Stored data entries
======

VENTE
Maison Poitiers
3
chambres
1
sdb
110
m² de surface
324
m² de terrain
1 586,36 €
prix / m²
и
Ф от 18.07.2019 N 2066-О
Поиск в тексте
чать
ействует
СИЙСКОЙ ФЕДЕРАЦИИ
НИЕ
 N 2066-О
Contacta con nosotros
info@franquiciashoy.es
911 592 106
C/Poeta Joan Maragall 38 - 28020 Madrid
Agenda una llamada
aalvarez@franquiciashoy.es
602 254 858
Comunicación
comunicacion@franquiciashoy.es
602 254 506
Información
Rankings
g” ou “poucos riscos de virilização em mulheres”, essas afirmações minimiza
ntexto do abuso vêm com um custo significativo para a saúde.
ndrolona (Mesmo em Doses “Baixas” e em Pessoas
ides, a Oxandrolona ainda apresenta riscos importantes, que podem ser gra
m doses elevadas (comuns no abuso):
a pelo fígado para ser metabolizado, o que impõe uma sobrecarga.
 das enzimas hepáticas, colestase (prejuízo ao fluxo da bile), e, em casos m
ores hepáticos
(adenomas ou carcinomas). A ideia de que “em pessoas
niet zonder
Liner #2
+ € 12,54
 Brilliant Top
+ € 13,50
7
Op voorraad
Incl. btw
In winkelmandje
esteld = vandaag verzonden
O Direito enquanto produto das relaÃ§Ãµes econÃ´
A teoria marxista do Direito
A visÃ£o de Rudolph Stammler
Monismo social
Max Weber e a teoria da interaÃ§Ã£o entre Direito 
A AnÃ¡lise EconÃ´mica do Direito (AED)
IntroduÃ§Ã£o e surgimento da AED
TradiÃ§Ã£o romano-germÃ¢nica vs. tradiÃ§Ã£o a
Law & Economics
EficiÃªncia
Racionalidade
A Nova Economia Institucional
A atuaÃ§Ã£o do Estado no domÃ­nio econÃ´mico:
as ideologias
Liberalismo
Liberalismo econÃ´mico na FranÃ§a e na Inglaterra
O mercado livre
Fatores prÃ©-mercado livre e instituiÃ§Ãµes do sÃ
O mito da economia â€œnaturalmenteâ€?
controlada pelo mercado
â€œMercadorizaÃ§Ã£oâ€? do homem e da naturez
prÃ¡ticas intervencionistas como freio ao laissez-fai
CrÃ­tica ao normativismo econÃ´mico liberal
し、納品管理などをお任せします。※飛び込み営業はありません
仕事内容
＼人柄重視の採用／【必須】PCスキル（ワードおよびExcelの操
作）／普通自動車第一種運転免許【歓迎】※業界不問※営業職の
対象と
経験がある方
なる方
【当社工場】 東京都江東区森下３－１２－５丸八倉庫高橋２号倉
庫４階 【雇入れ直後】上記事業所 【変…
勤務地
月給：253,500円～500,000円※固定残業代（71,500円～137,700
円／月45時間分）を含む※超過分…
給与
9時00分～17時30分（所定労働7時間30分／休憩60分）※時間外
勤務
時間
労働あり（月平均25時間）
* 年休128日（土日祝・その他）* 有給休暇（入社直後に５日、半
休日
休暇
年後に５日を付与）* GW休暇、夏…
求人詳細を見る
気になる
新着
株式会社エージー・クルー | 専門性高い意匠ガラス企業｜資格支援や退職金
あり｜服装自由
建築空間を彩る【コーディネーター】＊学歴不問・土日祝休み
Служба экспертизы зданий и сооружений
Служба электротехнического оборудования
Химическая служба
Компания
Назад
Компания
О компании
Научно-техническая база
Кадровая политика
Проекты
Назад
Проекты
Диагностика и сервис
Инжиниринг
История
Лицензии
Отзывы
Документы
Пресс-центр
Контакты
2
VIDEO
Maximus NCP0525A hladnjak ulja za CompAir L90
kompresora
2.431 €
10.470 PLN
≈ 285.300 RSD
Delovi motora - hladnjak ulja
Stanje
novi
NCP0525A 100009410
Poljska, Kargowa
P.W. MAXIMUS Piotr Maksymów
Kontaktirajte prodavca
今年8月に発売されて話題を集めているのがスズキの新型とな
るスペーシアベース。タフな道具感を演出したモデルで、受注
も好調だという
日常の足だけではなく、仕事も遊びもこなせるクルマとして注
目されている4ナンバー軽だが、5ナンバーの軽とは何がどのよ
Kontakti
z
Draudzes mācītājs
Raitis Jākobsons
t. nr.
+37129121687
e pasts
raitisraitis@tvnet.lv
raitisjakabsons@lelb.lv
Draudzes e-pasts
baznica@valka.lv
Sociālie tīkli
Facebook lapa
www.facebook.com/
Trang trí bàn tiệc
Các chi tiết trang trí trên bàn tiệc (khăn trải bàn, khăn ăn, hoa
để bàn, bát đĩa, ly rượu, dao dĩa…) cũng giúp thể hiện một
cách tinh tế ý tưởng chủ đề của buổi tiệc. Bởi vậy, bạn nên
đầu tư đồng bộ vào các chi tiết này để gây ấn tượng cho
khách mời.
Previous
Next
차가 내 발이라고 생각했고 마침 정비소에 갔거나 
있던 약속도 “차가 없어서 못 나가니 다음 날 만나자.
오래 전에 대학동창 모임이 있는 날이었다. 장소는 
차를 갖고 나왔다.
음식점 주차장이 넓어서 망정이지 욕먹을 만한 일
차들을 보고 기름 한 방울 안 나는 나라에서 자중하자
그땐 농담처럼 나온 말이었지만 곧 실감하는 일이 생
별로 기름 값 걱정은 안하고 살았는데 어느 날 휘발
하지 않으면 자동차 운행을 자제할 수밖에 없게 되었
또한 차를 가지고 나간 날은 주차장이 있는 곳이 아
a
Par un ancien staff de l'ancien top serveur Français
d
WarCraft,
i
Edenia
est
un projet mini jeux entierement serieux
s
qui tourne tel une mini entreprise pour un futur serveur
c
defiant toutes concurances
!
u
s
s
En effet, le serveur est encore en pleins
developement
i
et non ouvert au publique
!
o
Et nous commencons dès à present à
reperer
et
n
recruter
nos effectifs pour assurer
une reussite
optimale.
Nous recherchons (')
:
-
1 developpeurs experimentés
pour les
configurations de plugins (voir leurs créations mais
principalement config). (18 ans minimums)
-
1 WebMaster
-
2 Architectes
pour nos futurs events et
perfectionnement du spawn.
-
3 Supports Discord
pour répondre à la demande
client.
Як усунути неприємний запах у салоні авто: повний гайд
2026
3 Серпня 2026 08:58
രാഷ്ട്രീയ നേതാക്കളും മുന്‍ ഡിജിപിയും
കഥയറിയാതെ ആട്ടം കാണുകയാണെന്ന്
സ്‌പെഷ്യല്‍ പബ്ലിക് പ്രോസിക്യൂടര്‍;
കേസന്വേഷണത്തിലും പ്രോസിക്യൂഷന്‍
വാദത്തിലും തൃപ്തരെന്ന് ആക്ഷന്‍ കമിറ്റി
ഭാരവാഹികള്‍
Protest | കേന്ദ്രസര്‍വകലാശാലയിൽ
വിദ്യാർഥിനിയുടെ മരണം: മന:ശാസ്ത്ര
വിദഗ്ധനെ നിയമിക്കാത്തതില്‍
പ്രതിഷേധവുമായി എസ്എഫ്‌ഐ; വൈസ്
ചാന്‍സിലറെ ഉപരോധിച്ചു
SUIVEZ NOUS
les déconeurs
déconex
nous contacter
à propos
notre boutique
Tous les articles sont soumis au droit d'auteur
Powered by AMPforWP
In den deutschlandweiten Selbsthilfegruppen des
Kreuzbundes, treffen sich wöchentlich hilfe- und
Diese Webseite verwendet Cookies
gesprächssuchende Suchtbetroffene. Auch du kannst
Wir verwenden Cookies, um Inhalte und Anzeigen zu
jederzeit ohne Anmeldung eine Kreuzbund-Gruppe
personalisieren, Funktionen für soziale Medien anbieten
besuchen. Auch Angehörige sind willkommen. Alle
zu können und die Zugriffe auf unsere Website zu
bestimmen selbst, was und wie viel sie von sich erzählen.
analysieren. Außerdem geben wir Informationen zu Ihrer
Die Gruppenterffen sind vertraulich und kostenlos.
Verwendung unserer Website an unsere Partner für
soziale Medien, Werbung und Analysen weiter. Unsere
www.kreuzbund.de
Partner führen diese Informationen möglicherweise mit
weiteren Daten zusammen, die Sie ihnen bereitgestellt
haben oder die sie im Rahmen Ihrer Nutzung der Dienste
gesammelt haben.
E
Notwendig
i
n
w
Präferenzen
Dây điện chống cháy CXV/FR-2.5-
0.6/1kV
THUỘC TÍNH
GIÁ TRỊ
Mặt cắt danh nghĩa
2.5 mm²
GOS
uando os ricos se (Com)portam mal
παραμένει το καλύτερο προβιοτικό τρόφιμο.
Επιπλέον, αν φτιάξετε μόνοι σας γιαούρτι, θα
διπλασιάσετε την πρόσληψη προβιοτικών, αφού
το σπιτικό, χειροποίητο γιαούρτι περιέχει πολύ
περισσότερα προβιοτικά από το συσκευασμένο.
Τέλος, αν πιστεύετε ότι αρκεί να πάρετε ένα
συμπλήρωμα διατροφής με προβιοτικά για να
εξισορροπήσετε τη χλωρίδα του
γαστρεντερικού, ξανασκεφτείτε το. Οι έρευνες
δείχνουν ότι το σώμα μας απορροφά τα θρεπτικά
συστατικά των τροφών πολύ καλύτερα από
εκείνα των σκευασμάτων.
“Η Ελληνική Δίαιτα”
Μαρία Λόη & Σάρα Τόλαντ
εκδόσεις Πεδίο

======

WHAT TO WORK ON
Please turn the data from its first line through the line containing "In winkelmandje" into a Markdown table with two columns, "Row" for the row number and "Line" for the line itself, leaving out blank lines.

TASK RESPONSE
| Row | Line |
|---|---|
| 1 | VENTE |
| 2 | Maison Poitiers |
| 3 | 3 |
| 4 | chambres |
| 5 | 1 |
| 6 | sdb |
| 7 | 110 |
| 8 | m² de surface |
| 9 | 324 |
| 10 | m² de terrain |
| 11 | 1 586,36 € |
| 12 | prix / m² |
| 13 | и |
| 14 | Ф от 18.07.2019 N 2066-О |
| 15 | Поиск в тексте |
| 16 | чать |
| 17 | ействует |
| 18 | СИЙСКОЙ ФЕДЕРАЦИИ |
| 19 | НИЕ |
| 20 |  N 2066-О |
| 21 | Contacta con nosotros |
| 22 | info@franquiciashoy.es |
| 23 | 911 592 106 |
| 24 | C/Poeta Joan Maragall 38 - 28020 Madrid |
| 25 | Agenda una llamada |
| 26 | aalvarez@franquiciashoy.es |
| 27 | 602 254 858 |
| 28 | Comunicación |
| 29 | comunicacion@franquiciashoy.es |
| 30 | 602 254 506 |
| 31 | Información |
| 32 | Rankings |
| 33 | g” ou “poucos riscos de virilização em mulheres”, essas afirmações minimiza |
| 34 | ntexto do abuso vêm com um custo significativo para a saúde. |
| 35 | ndrolona (Mesmo em Doses “Baixas” e em Pessoas |
| 36 | ides, a Oxandrolona ainda apresenta riscos importantes, que podem ser gra |
| 37 | m doses elevadas (comuns no abuso): |
| 38 | a pelo fígado para ser metabolizado, o que impõe uma sobrecarga. |
| 39 |  das enzimas hepáticas, colestase (prejuízo ao fluxo da bile), e, em casos m |
| 40 | ores hepáticos |
| 41 | (adenomas ou carcinomas). A ideia de que “em pessoas |
| 42 | niet zonder |
| 43 | Liner #2 |
| 44 | + € 12,54 |
| 45 |  Brilliant Top |
| 46 | + € 13,50 |
| 47 | 7 |
| 48 | Op voorraad |
| 49 | Incl. btw |
| 50 | In winkelmandje |